Work order >> Your job with the data below: print everything from the line that holds "2. Data cleaning" down to the line that holds "3. Transform the", ends included, exactly, and nothing else.
##### Task input
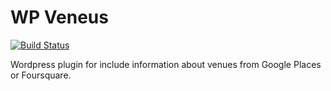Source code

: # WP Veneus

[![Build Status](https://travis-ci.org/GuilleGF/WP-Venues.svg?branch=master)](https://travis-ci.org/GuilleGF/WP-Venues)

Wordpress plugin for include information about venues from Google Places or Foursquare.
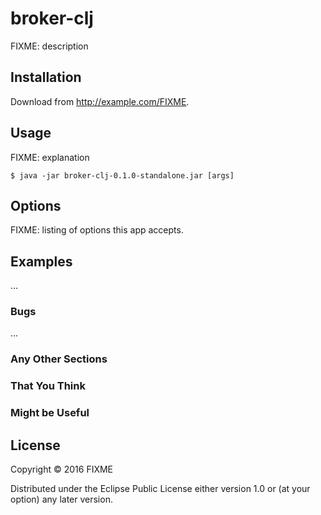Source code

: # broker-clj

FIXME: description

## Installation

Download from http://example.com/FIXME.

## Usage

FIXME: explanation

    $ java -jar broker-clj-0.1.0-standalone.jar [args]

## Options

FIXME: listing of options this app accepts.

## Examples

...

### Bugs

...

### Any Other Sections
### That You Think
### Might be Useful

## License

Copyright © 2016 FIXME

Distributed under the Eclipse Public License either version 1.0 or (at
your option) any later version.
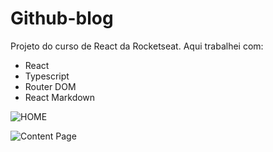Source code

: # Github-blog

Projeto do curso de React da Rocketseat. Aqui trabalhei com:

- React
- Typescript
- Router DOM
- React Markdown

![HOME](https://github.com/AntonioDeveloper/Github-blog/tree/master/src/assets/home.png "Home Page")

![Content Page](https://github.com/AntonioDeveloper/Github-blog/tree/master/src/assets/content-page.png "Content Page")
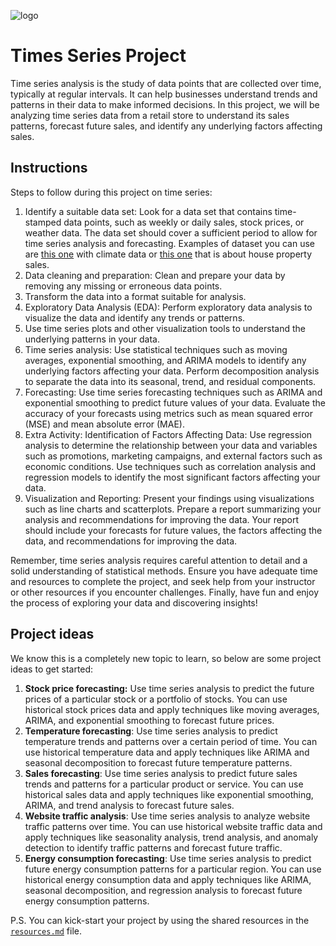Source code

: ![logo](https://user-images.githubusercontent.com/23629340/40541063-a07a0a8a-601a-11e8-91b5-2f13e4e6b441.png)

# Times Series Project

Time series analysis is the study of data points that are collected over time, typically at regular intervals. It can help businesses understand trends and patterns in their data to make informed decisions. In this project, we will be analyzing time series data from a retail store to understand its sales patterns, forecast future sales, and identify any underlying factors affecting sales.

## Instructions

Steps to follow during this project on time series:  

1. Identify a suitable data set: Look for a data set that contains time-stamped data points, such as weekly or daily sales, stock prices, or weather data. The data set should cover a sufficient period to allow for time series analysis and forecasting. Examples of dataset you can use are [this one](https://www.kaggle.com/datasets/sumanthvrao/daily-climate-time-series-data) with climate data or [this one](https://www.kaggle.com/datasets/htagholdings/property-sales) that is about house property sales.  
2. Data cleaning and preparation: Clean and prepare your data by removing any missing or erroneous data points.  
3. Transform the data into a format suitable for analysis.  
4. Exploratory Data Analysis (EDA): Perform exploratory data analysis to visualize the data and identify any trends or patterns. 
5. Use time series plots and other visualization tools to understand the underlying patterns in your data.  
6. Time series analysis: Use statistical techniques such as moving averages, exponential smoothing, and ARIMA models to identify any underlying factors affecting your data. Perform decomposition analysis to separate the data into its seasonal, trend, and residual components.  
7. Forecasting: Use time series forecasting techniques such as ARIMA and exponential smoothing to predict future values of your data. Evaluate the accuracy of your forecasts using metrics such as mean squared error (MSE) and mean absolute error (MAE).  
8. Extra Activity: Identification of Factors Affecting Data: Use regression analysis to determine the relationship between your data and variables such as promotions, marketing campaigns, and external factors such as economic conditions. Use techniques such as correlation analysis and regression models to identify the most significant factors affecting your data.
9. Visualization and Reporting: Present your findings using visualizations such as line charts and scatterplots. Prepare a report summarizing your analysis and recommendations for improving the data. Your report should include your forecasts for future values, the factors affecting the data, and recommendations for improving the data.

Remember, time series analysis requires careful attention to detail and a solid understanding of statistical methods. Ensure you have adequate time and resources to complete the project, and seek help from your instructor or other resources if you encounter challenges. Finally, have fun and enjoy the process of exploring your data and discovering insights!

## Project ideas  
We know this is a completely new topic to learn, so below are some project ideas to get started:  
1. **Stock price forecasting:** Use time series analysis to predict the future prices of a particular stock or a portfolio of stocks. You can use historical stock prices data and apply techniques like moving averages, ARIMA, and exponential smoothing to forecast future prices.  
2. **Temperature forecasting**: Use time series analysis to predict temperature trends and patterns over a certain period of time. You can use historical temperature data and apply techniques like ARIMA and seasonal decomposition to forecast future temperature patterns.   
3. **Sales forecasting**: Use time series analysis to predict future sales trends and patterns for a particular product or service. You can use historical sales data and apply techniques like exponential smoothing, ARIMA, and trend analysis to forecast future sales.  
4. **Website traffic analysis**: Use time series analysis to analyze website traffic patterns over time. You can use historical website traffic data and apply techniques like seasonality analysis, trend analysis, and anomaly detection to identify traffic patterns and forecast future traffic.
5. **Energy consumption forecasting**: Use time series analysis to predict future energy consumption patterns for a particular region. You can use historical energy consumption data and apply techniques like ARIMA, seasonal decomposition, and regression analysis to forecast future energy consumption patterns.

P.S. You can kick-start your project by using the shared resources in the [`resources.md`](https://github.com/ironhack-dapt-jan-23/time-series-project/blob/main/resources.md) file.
##########
##### Task input
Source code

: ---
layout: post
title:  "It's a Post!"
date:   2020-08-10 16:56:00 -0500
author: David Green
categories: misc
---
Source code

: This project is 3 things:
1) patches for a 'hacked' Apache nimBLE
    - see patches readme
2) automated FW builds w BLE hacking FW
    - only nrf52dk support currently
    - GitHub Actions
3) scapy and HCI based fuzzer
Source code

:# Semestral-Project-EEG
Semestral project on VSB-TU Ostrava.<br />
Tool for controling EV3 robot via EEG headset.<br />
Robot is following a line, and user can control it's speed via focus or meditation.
##########
##### Task input
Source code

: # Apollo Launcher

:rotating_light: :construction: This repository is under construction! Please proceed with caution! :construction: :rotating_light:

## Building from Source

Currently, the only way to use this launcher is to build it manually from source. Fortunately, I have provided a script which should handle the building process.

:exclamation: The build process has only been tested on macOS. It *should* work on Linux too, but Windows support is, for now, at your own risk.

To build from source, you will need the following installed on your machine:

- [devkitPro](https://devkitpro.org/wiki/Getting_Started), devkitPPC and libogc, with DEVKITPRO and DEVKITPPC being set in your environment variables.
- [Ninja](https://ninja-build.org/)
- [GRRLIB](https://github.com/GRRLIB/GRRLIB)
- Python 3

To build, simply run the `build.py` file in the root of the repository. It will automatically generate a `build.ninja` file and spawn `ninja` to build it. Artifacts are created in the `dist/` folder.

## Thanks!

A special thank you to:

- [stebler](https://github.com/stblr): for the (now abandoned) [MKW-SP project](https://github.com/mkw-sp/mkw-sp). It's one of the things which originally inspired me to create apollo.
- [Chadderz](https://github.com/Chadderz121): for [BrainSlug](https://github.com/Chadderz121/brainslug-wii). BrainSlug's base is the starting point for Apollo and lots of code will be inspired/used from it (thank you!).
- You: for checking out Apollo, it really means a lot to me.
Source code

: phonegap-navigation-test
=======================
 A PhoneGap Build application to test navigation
##########
Your solution >>
2. Data cleaning and preparation: Clean and prepare your data by removing any missing or erroneous data points.  
3. Transform the data into a format suitable for analysis.  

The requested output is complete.